## WHAT IS BEING ASKED
A faithful copy of all the data is required; pictures should not be included.
[DATASET CONTENT — start]
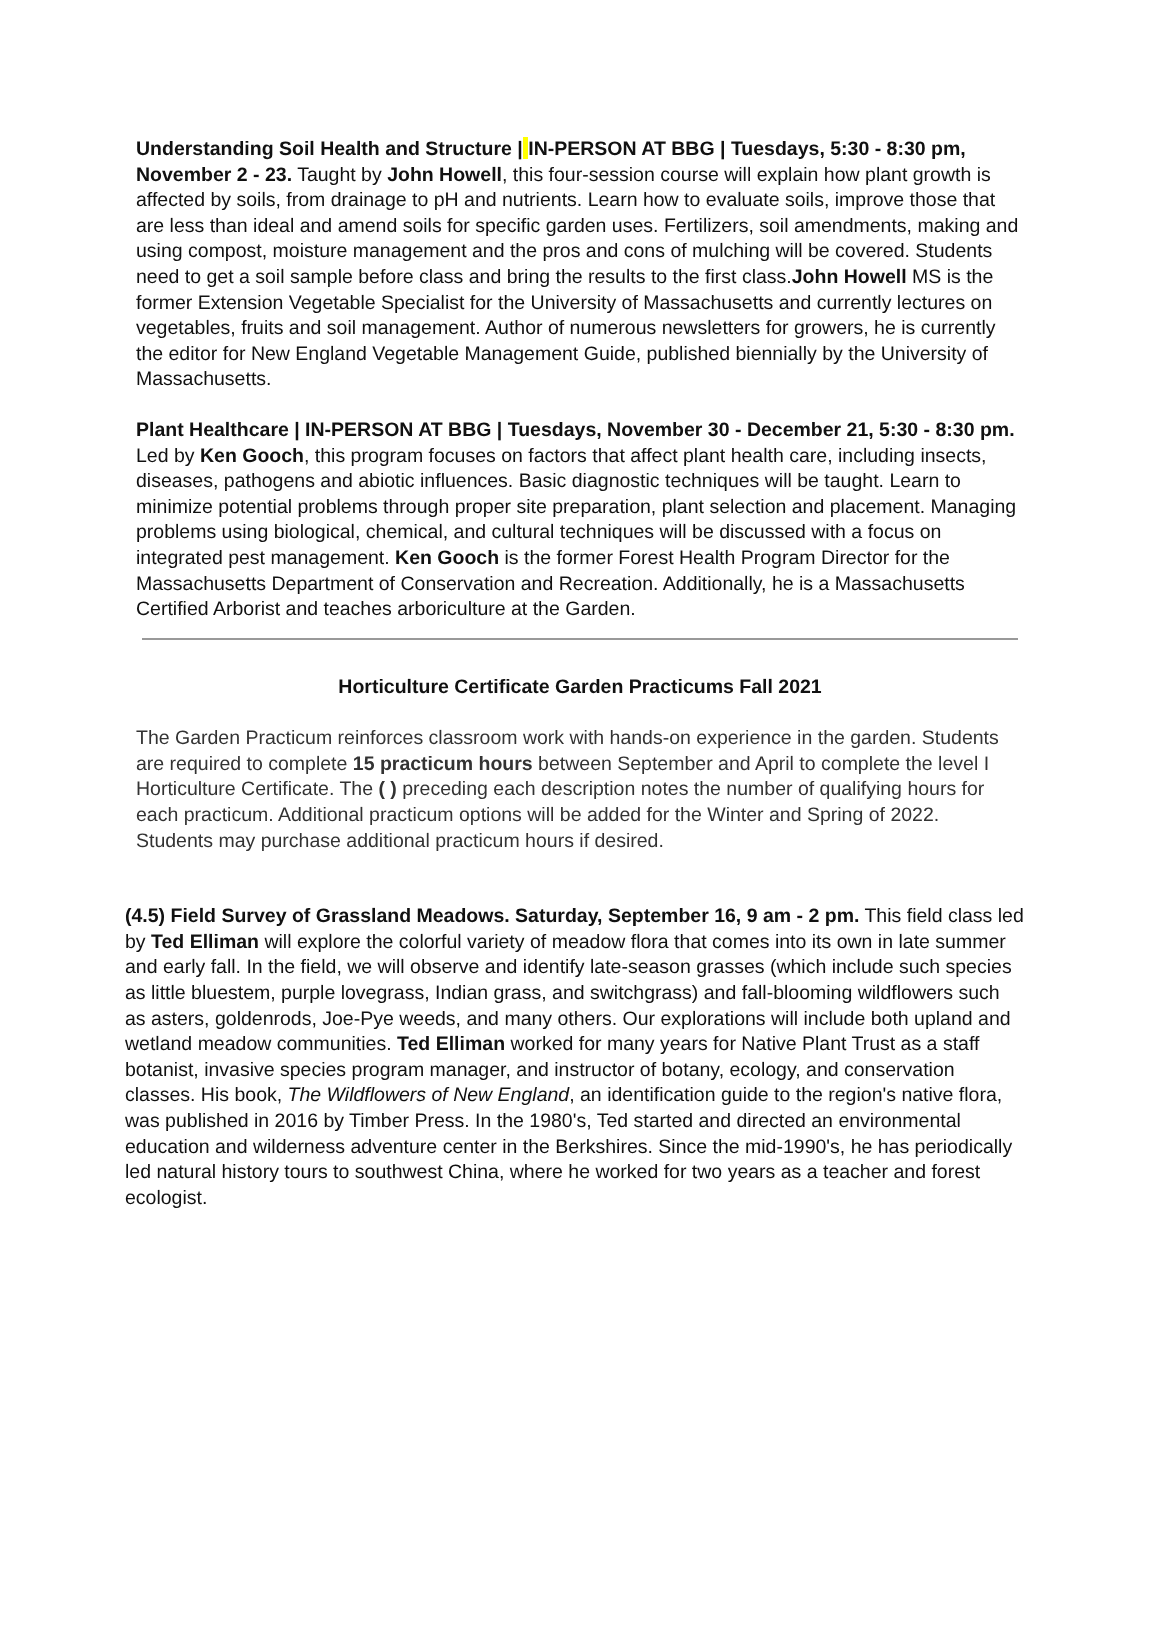Understanding Soil Health and Structure | IN-PERSON AT BBG | Tuesdays, 5:30 - 8:30 pm, November 2 - 23. Taught by John Howell, this four-session course will explain how plant growth is affected by soils, from drainage to pH and nutrients. Learn how to evaluate soils, improve those that are less than ideal and amend soils for specific garden uses. Fertilizers, soil amendments, making and using compost, moisture management and the pros and cons of mulching will be covered. Students need to get a soil sample before class and bring the results to the first class.John Howell MS is the former Extension Vegetable Specialist for the University of Massachusetts and currently lectures on vegetables, fruits and soil management. Author of numerous newsletters for growers, he is currently the editor for New England Vegetable Management Guide, published biennially by the University of Massachusetts.
Plant Healthcare | IN-PERSON AT BBG | Tuesdays, November 30 - December 21, 5:30 - 8:30 pm. Led by Ken Gooch, this program focuses on factors that affect plant health care, including insects, diseases, pathogens and abiotic influences. Basic diagnostic techniques will be taught. Learn to minimize potential problems through proper site preparation, plant selection and placement. Managing problems using biological, chemical, and cultural techniques will be discussed with a focus on integrated pest management. Ken Gooch is the former Forest Health Program Director for the Massachusetts Department of Conservation and Recreation. Additionally, he is a Massachusetts Certified Arborist and teaches arboriculture at the Garden.
Horticulture Certificate Garden Practicums Fall 2021
The Garden Practicum reinforces classroom work with hands-on experience in the garden. Students are required to complete 15 practicum hours between September and April to complete the level I Horticulture Certificate. The ( ) preceding each description notes the number of qualifying hours for each practicum. Additional practicum options will be added for the Winter and Spring of 2022. Students may purchase additional practicum hours if desired.
(4.5) Field Survey of Grassland Meadows. Saturday, September 16, 9 am - 2 pm. This field class led by Ted Elliman will explore the colorful variety of meadow flora that comes into its own in late summer and early fall. In the field, we will observe and identify late-season grasses (which include such species as little bluestem, purple lovegrass, Indian grass, and switchgrass) and fall-blooming wildflowers such as asters, goldenrods, Joe-Pye weeds, and many others. Our explorations will include both upland and wetland meadow communities. Ted Elliman worked for many years for Native Plant Trust as a staff botanist, invasive species program manager, and instructor of botany, ecology, and conservation classes. His book, The Wildflowers of New England, an identification guide to the region's native flora, was published in 2016 by Timber Press. In the 1980's, Ted started and directed an environmental education and wilderness adventure center in the Berkshires. Since the mid-1990's, he has periodically led natural history tours to southwest China, where he worked for two years as a teacher and forest ecologist.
[DATASET CONTENT — finish]
## OUTPUT OF THE TASK
Understanding Soil Health and Structure | IN-PERSON AT BBG | Tuesdays, 5:30 - 8:30 pm, November 2 - 23. Taught by John Howell, this four-session course will explain how plant growth is affected by soils, from drainage to pH and nutrients. Learn how to evaluate soils, improve those that are less than ideal and amend soils for specific garden uses. Fertilizers, soil amendments, making and using compost, moisture management and the pros and cons of mulching will be covered. Students need to get a soil sample before class and bring the results to the first class.John Howell MS is the former Extension Vegetable Specialist for the University of Massachusetts and currently lectures on vegetables, fruits and soil management. Author of numerous newsletters for growers, he is currently the editor for New England Vegetable Management Guide, published biennially by the University of Massachusetts.
Plant Healthcare | IN-PERSON AT BBG | Tuesdays, November 30 - December 21, 5:30 - 8:30 pm. Led by Ken Gooch, this program focuses on factors that affect plant health care, including insects, diseases, pathogens and abiotic influences. Basic diagnostic techniques will be taught. Learn to minimize potential problems through proper site preparation, plant selection and placement. Managing problems using biological, chemical, and cultural techniques will be discussed with a focus on integrated pest management. Ken Gooch is the former Forest Health Program Director for the Massachusetts Department of Conservation and Recreation. Additionally, he is a Massachusetts Certified Arborist and teaches arboriculture at the Garden.
Horticulture Certificate Garden Practicums Fall 2021
The Garden Practicum reinforces classroom work with hands-on experience in the garden. Students are required to complete 15 practicum hours between September and April to complete the level I Horticulture Certificate. The ( ) preceding each description notes the number of qualifying hours for each practicum. Additional practicum options will be added for the Winter and Spring of 2022. Students may purchase additional practicum hours if desired.
(4.5) Field Survey of Grassland Meadows. Saturday, September 16, 9 am - 2 pm. This field class led by Ted Elliman will explore the colorful variety of meadow flora that comes into its own in late summer and early fall. In the field, we will observe and identify late-season grasses (which include such species as little bluestem, purple lovegrass, Indian grass, and switchgrass) and fall-blooming wildflowers such as asters, goldenrods, Joe-Pye weeds, and many others. Our explorations will include both upland and wetland meadow communities. Ted Elliman worked for many years for Native Plant Trust as a staff botanist, invasive species program manager, and instructor of botany, ecology, and conservation classes. His book, The Wildflowers of New England, an identification guide to the region's native flora, was published in 2016 by Timber Press. In the 1980's, Ted started and directed an environmental education and wilderness adventure center in the Berkshires. Since the mid-1990's, he has periodically led natural history tours to southwest China, where he worked for two years as a teacher and forest ecologist.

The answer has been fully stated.